Dataset excerpts ::
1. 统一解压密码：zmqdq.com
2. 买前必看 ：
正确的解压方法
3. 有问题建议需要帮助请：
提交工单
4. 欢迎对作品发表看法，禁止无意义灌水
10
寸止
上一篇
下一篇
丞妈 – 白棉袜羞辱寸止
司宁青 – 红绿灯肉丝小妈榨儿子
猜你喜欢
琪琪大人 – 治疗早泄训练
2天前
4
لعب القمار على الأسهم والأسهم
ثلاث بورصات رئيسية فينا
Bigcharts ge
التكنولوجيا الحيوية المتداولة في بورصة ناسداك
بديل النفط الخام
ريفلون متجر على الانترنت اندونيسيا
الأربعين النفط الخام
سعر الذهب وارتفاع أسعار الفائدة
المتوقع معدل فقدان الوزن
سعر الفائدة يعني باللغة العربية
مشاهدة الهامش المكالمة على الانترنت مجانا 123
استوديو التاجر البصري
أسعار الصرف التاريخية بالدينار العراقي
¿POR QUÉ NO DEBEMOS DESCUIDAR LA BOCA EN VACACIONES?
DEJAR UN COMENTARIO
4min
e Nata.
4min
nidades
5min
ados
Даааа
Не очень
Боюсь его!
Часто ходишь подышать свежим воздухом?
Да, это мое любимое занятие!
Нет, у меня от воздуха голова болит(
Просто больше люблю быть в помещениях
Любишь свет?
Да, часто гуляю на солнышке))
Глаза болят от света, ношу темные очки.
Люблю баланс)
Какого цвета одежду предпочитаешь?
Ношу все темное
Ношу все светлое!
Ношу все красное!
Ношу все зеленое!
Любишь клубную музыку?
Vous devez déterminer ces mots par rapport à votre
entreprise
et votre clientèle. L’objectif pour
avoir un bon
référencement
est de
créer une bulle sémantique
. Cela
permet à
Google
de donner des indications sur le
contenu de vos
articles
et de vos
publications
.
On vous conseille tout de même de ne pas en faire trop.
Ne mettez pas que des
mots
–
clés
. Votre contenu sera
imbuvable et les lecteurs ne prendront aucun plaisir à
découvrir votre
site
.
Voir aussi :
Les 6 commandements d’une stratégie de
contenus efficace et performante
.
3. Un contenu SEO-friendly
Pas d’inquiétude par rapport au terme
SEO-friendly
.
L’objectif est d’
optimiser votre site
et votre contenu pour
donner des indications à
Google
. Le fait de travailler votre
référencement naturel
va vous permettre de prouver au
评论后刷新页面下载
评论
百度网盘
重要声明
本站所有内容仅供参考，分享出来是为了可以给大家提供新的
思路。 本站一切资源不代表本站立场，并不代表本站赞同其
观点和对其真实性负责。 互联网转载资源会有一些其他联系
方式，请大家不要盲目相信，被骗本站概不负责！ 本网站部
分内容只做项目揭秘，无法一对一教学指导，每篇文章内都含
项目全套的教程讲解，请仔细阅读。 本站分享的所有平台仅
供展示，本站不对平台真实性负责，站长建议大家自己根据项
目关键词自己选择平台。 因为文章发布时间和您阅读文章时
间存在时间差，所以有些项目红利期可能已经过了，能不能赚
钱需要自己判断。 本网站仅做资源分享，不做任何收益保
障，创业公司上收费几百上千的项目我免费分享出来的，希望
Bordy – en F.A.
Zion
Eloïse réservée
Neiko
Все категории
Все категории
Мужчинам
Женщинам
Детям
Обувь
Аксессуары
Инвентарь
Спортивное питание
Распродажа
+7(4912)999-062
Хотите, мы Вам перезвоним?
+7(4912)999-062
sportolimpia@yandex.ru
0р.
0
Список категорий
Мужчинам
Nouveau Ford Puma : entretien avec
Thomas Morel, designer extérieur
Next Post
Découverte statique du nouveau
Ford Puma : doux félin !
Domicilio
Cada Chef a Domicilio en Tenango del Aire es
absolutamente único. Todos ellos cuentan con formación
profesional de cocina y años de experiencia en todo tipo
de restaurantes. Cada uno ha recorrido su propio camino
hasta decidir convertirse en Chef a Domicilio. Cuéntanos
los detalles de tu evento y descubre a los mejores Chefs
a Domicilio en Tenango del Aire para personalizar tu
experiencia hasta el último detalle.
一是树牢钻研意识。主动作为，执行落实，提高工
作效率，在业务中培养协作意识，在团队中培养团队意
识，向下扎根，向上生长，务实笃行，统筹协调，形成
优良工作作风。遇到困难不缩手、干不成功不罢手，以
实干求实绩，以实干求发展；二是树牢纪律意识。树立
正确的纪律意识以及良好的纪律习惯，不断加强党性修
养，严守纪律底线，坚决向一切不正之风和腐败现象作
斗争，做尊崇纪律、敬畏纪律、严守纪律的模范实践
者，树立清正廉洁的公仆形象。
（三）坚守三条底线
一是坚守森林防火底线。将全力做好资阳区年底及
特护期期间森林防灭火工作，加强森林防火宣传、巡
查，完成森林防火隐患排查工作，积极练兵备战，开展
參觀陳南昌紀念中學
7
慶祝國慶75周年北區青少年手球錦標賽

Task to complete :: Reproduce unchanged the lines of the entries from the very first line up to and including the line that contains "التكنولوجيا الحيوية المتداولة في بورصة ناسداك".

Solution for this problem ::
1. 统一解压密码：zmqdq.com
2. 买前必看 ：
正确的解压方法
3. 有问题建议需要帮助请：
提交工单
4. 欢迎对作品发表看法，禁止无意义灌水
10
寸止
上一篇
下一篇
丞妈 – 白棉袜羞辱寸止
司宁青 – 红绿灯肉丝小妈榨儿子
猜你喜欢
琪琪大人 – 治疗早泄训练
2天前
4
لعب القمار على الأسهم والأسهم
ثلاث بورصات رئيسية فينا
Bigcharts ge
التكنولوجيا الحيوية المتداولة في بورصة ناسداك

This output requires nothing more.